I have a large numpy array A of shape M*3, whose elements of each row are unique, non-negative integers ranging from 0 to N - 1. In fact, each row corresponds to a triangle in my finite element analysis.
For example, M=4, N=5, and a matrix A looks like the following
array([[0, 1, 2],
[0, 2, 3],
[1, 2, 4],
[3, 2, 4]])
Now, I need to construct another array B of size M*N, such that
B[m,n] = 1 if n is in A[m], or else 0
The corresponding B for the exemplary A above would be
1 1 1 0 0
1 0 1 1 0
0 1 1 0 1
0 0 1 1 1
A loop-based code would be
B = np.zeros((M,N))
for m in range(M):
for n in B[m]:
B[m,n]=1
But since I have large M and N (of scale 10^6 for each), how can I use good Numpy indexing techniques to accelerate this process? Besides, I feel that sparse matrix techniques are also needed since M * N data of 1 byte is about 10**12, namely 1 000 G.
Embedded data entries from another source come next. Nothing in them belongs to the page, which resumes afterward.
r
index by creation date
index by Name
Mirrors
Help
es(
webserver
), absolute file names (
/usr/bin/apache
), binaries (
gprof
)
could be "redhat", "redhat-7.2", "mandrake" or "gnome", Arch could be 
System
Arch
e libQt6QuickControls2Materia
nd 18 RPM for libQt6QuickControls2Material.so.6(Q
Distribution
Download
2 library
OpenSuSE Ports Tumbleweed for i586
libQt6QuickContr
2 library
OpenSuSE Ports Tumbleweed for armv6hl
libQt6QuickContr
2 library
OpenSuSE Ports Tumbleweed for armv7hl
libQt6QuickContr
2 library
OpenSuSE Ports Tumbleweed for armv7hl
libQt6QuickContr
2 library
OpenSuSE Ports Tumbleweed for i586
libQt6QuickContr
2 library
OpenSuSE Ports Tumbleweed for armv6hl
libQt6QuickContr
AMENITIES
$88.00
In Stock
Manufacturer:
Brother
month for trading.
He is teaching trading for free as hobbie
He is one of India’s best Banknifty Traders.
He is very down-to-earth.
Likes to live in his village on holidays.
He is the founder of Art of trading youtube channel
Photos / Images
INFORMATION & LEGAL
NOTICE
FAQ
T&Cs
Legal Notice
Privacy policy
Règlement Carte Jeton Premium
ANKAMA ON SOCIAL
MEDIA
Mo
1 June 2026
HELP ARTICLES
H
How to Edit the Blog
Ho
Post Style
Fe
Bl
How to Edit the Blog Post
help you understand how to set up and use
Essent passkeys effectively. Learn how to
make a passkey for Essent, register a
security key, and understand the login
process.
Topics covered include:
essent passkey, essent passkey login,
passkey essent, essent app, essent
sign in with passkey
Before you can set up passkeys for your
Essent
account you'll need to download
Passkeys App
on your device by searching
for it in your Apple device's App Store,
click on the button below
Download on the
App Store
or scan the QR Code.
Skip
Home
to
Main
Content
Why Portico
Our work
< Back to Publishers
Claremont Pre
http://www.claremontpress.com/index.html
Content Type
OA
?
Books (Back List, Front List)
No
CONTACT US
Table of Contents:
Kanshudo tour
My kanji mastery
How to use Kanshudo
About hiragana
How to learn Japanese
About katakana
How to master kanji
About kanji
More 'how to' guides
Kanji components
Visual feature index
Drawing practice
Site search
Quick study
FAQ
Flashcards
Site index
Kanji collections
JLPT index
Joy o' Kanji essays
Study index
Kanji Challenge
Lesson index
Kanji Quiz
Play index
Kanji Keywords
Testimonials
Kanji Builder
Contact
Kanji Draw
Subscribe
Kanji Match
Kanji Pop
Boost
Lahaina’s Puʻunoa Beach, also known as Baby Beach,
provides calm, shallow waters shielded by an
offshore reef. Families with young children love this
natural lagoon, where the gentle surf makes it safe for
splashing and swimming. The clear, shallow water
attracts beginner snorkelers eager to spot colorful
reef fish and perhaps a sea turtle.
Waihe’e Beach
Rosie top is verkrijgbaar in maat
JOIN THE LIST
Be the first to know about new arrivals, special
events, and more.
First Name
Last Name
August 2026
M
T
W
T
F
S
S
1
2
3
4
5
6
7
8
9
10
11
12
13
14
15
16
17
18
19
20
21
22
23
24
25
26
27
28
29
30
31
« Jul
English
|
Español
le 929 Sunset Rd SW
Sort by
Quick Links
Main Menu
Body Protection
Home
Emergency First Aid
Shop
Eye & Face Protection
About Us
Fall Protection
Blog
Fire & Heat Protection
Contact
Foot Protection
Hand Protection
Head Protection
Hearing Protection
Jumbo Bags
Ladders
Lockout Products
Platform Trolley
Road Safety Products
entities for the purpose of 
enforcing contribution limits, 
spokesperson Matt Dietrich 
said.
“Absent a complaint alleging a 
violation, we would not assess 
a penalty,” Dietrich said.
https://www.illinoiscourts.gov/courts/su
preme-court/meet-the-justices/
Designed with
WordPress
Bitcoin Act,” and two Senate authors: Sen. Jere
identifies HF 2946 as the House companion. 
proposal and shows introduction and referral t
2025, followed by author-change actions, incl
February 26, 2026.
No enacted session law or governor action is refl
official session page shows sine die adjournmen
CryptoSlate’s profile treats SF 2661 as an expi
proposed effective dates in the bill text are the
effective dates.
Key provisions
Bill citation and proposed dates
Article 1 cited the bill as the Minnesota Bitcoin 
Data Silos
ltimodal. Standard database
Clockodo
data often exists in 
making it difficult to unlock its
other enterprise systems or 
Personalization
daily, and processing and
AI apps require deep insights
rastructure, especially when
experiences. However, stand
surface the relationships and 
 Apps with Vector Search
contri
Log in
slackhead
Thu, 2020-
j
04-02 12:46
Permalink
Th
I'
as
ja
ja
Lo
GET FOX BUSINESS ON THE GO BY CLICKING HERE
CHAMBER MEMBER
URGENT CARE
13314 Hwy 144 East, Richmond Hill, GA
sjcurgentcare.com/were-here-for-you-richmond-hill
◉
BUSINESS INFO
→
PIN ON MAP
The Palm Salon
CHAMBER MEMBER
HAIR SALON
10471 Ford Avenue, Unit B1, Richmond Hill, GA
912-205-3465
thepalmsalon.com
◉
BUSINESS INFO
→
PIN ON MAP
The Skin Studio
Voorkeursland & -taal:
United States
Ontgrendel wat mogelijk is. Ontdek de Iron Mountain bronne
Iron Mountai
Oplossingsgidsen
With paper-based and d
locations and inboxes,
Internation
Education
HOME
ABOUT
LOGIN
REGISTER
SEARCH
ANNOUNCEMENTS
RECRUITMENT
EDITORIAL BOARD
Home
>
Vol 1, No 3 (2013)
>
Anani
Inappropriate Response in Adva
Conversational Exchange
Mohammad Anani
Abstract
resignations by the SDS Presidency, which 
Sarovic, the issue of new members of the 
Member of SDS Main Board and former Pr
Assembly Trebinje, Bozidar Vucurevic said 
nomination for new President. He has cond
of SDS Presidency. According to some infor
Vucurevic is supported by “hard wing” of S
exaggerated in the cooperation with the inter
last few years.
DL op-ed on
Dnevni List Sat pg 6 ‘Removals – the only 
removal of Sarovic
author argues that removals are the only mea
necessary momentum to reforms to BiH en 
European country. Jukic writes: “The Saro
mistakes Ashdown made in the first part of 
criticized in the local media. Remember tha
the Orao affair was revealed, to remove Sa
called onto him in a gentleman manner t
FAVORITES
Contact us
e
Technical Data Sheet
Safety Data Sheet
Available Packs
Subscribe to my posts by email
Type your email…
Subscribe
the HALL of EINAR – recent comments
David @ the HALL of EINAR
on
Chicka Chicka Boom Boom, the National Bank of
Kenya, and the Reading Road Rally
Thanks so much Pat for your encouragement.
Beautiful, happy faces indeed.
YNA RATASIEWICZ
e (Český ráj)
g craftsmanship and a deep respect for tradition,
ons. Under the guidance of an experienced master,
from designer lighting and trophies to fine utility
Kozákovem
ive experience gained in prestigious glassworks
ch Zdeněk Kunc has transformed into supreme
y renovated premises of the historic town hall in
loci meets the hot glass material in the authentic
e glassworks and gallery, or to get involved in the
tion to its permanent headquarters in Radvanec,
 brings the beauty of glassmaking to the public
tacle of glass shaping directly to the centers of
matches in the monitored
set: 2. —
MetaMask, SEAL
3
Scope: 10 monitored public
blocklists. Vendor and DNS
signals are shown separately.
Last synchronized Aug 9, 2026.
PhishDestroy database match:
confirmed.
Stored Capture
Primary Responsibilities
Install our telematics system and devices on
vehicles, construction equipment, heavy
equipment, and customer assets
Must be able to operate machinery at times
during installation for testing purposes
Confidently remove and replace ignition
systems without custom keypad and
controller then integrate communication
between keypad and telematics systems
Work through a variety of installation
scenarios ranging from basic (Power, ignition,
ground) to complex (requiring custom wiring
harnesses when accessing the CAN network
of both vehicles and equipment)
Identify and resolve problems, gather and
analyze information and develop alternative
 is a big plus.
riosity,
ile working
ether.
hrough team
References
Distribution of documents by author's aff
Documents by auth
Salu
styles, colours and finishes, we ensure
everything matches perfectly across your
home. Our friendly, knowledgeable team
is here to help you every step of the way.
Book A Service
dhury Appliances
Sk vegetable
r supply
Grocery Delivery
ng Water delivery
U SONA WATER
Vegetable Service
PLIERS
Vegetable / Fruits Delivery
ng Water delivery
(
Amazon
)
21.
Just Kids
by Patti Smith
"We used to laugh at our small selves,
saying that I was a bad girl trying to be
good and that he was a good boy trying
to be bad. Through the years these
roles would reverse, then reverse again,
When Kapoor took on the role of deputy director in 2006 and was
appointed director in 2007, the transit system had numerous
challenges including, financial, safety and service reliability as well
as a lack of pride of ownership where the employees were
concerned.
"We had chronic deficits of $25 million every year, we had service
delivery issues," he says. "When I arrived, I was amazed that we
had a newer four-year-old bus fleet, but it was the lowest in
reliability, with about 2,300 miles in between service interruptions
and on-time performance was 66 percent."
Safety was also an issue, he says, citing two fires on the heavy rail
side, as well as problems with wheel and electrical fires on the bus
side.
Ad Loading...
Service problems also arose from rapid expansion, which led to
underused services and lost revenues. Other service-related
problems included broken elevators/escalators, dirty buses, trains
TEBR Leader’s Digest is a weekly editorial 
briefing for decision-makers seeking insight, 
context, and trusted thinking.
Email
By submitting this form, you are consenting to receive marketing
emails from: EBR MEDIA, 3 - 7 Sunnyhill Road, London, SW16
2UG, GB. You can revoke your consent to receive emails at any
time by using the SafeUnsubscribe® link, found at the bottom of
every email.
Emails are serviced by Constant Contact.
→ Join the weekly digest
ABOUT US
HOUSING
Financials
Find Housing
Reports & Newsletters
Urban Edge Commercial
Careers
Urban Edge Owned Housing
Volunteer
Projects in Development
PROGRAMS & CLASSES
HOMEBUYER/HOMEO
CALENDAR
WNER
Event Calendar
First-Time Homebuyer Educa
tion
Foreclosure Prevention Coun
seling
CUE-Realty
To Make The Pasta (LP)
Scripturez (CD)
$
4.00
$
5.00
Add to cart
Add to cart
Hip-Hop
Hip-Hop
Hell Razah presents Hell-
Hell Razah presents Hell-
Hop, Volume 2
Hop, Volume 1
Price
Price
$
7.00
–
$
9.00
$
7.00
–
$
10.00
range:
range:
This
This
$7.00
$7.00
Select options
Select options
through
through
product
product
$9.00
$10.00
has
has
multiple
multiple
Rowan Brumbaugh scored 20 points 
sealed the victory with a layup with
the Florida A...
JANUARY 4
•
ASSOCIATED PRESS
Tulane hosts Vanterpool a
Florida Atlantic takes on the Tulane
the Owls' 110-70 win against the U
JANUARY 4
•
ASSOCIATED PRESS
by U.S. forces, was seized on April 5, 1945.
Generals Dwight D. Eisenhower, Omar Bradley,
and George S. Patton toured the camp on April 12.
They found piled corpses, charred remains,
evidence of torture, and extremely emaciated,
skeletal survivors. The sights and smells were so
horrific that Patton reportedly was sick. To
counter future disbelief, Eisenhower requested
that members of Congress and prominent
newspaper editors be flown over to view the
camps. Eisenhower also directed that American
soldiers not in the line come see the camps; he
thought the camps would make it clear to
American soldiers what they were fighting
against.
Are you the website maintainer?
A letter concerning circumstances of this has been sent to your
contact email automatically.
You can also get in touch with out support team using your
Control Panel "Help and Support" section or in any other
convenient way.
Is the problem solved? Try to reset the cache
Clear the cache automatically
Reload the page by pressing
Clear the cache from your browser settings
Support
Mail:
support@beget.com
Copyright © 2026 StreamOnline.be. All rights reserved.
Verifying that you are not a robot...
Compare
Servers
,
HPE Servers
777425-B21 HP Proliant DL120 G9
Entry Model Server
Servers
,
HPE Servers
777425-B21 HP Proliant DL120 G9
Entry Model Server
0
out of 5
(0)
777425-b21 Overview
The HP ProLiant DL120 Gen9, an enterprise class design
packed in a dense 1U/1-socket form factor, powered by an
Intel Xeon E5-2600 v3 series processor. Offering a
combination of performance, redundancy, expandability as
In general, I feel using numpy's vectorization techniques, such as indexing and broadcasting, look more like an ad-hoc, error-prone activity relying on quite a bit of street smarts (or called art, if you prefer). Are there any programming language efforts that can systematically convert your loop-based code to a high-performance vectorized version?